Some complex or highly specialized surgical interventions entailing postoperative hospitalization in intensive care or reanimation facilities are usually carried out in specialized centers that are presently totally occupied in the fight against COVID-19, and there is little or no alternative to the postponement option, unless the patients are referred or transferred to other national centers located in areas where some non-pandemic activity is permitted. That said, some cancer surgeries do not justify a place taken in intensive care units and can be performed in virtually all relevant private and public establishments. The structuring of a care pathway under the aegis of the ARES (regional health agency) would permit the preservation in their functioning of a limited number of establishments capable of contributing to the collective effort not by setting up beds for intensive care under possibly highly suboptimal conditions, but rather by assuring a “vital minimum” level of health service in view of complying with a recent ministerial directive: “The deprogramming of all non-urgent chirurgical or medical activity, without prejudice or loss of opportunity for the patients” (patient referral, or reference to an interim agreement authorizing entrance of operators external to health care structures).

The suspension of virtually all cancer surgery [1] would be consequential, entailing losses of opportunity that are difficult to evaluate at this point in time. Nobody knows when the crisis will come to an end, and when it does, there will be waiting lists generated by the paralysis of the health care system; what is more, the ongoing crisis is likely to lead to physical and psychological exhaustion among health care professionals.

It will also be necessary to anticipate that the public sector, where some surgical activities are carried out as matters of priority, will be among the very last to get back in running order once the crisis situation shall have eased. The time lag will be due to (a) the need to manage an unusually sizable number of patients, entailing (b) a massive increase in number of ICU beds and (c) the predictable exigencies of post-ICU management, in hospitals where, prior to the present crisis, (d) social movements were staging protests.

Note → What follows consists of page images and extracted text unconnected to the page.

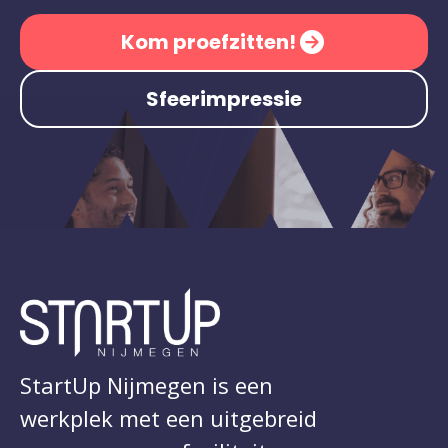
Kom proefzitten!
Sfeerimpressie
StartUp Nijmegen is een
werkplek met een uitgebreid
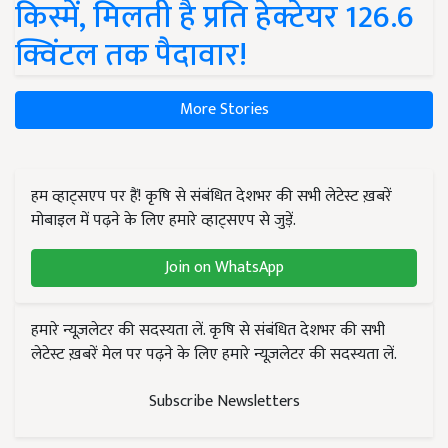
किस्में, मिलती है प्रति हेक्टेयर 126.6
क्विंटल तक पैदावार!
More Stories
हम व्हाट्सएप पर हैं! कृषि से संबंधित देशभर की सभी लेटेस्ट ख़बरें
मोबाइल में पढ़ने के लिए हमारे व्हाट्सएप से जुड़ें.
Join on WhatsApp
हमारे न्यूज़लेटर की सदस्यता लें. कृषि से संबंधित देशभर की सभी
लेटेस्ट ख़बरें मेल पर पढ़ने के लिए हमारे न्यूज़लेटर की सदस्यता लें.
Subscribe Newsletters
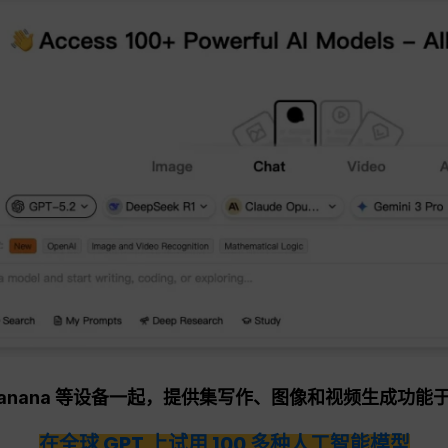
no Banana 等设备一起，提供集写作、图像和视频生成功
在全球 GPT 上试用 100 多种人工智能模型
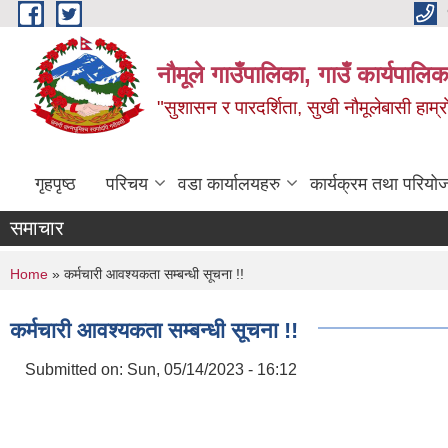
Skip to main content
नौमूले गाउँपालिका, गाउँ कार्यपालिक
"सुशासन र पारदर्शिता, सुखी नौमूलेबासी हाम्रो
गृहपृष्ठ
परिचय
वडा कार्यालयहरु
कार्यक्रम तथा परियो
समाचार
You are here
Home
» कर्मचारी आवश्यकता सम्बन्धी सूचना !!
कर्मचारी आवश्यकता सम्बन्धी सूचना !!
Submitted on:
Sun, 05/14/2023 - 16:12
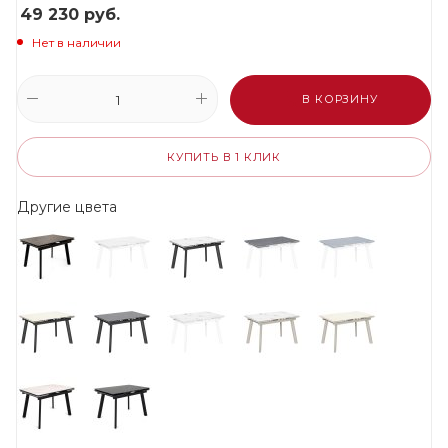
49 230
руб.
Нет в наличии
В КОРЗИНУ
КУПИТЬ В 1 КЛИК
Другие цвета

While we were unfortunately not able to avoid the COVID-19 health care crisis, we cannot allow ourselves a 2nd health care crisis, which could be lessened and alleviated by collective intelligence and the pooling of resources before withholding treatment offer in digestive oncology. It is indeed our duty, for our patients’ sake, to go all out, and to draw up imaginative ways to avoid leaving sick individuals on the sidelines.

Disclosure of interest

The author declares that he has no competing interest.